With The Theatrical Experience in Flux, I'm Concerned About the Smaller Movies

Tuesday, July 14, 2020
With movie theater openings being pushed back because of the pandemic, the concern has mostly been about the biggest tentpoles, namely Tenet and Mulan because those are supposed to be the first out of the gate. There are a lot talk about what it means for the theatrical experience, but it's the uncertainty of the smaller movies that is scaring me more.



Smaller movies already have a hard time gaining audiences, even during the Oscar bait season of the fall. But there were movies that were supposed to come out in the spring that have had to change their plans. Some, like The High Note, hopped on the VOD train, which was probably the right move for the more mainstream movies. When people were looking for new things to watch, they were there and the studios and everyone else can get some money during quarantine and not have to change their release slate in the fall. Others who had deals with streaming services for after their theatrical runs went straight to streaming like Palm Springs. Others whose runs were cut short are being put to VOD earlier was probably initially planned in order to keep buzz going, especially those worthy of Oscar buzz like First Cow. But there were others that are still waiting new release dates or strategies, and they are in limbo.

Two in particular that were added to my most anticipated films list the moment I saw the trailer were Promising Young Woman and The Green Knight.

Promising Young Woman is the directorial debut of writer/director Emerald Fennell, who is behind the second season of Killing Eve and as an actress in known for playing Camilla in The Crown.


I love revenge thrillers with women at the lead, so that is something that will always pique my interest. The cast is stacked, and there's more amazing people who aren't featured in the first trailer. But the talent behind the scenes is also interesting. One of the production companies behind it is Margot Robbie's company LuckyChap Entertainment, and though it's a pretty young company, they are making really interesting choices about the projects they pick.
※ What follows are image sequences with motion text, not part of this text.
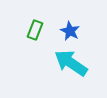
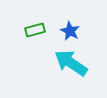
green rectangle: rotated 54 degrees clockwise
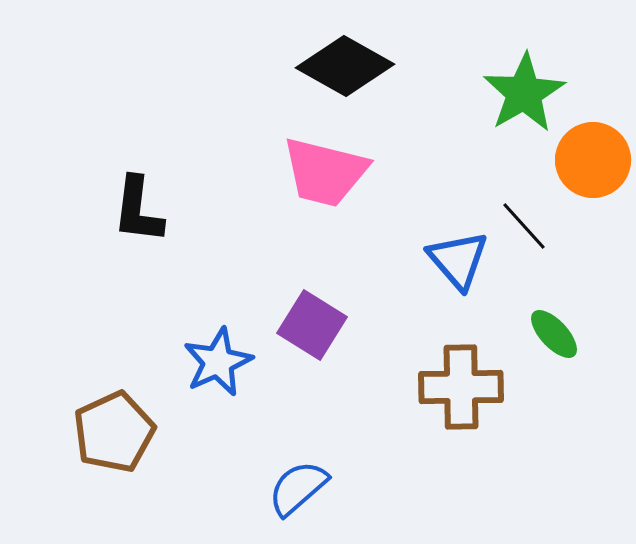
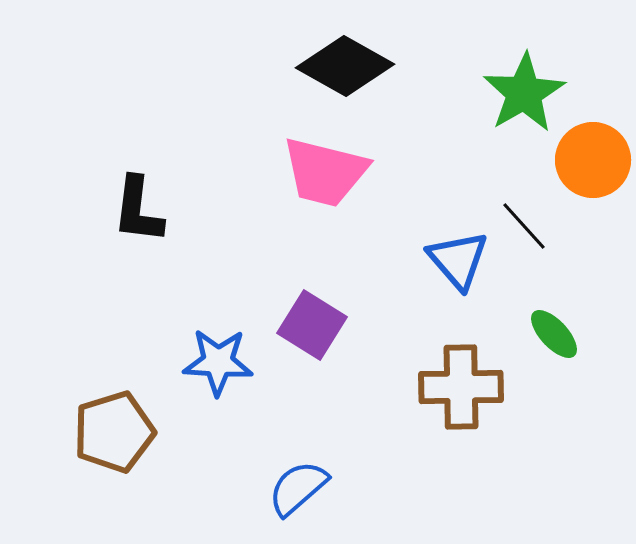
blue star: rotated 28 degrees clockwise
brown pentagon: rotated 8 degrees clockwise
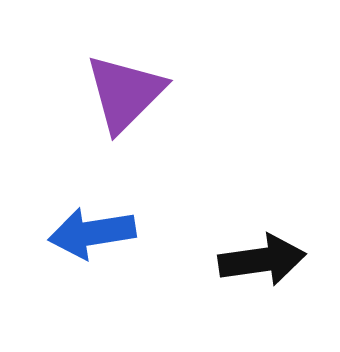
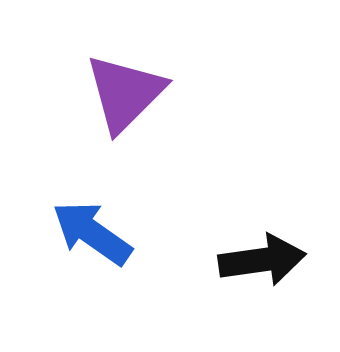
blue arrow: rotated 44 degrees clockwise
The Green Knight is written and directed by David Lowery. 


It stars Dev Patel based on the Athurian legend Sir Gawain and the Green Knight, and it's being released by A24. Those are all things I like separately, but putting them together is exciting for several reasons. One is that Dev Patel is the lead in a medieval period piece and that's exciting. Two, it's not the same Arthurian legend that's been retold hundreds of times on film, it's one that I had to actually look up. 

These are two interesting films where no new release plan has been announced. No date for a pending theatrical run, no streaming, no video on demand. And these are just films that had been announced and had trailers released before the coronavirus put us in this stranglehold and that incompetence has kept us there.

The real threat to the theatrical experience is not whether blockbusters will be released. It's whether small or mid-budget films will still be able to be seen on the big screen, or will streaming do what it's been doing to television the last decade.